#### What you should do
Copy every line of writing in the records below word for word, and leave the pictures out of your answer.
*** Begin section ***
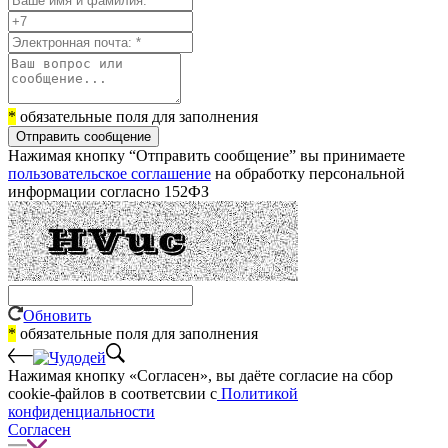
*
обязательные поля для заполнения
Отправить сообщение
Нажимая кнопку “Отправить сообщение” вы принимаете
пользовательское соглашение
на обработку персональной
информации согласно 152ФЗ
Обновить
*
обязательные поля для заполнения
Нажимая кнопку «Согласен», вы даёте cогласие на сбор
cookie-файлов в соответсвии с
Политикой
конфиденциальности
Согласен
*** End section ***
#### Solved problem
*
обязательные поля для заполнения
Отправить сообщение
Нажимая кнопку “Отправить сообщение” вы принимаете
пользовательское соглашение
на обработку персональной
информации согласно 152ФЗ
Обновить
*
обязательные поля для заполнения
Нажимая кнопку «Согласен», вы даёте cогласие на сбор
cookie-файлов в соответсвии с
Политикой
конфиденциальности
Согласен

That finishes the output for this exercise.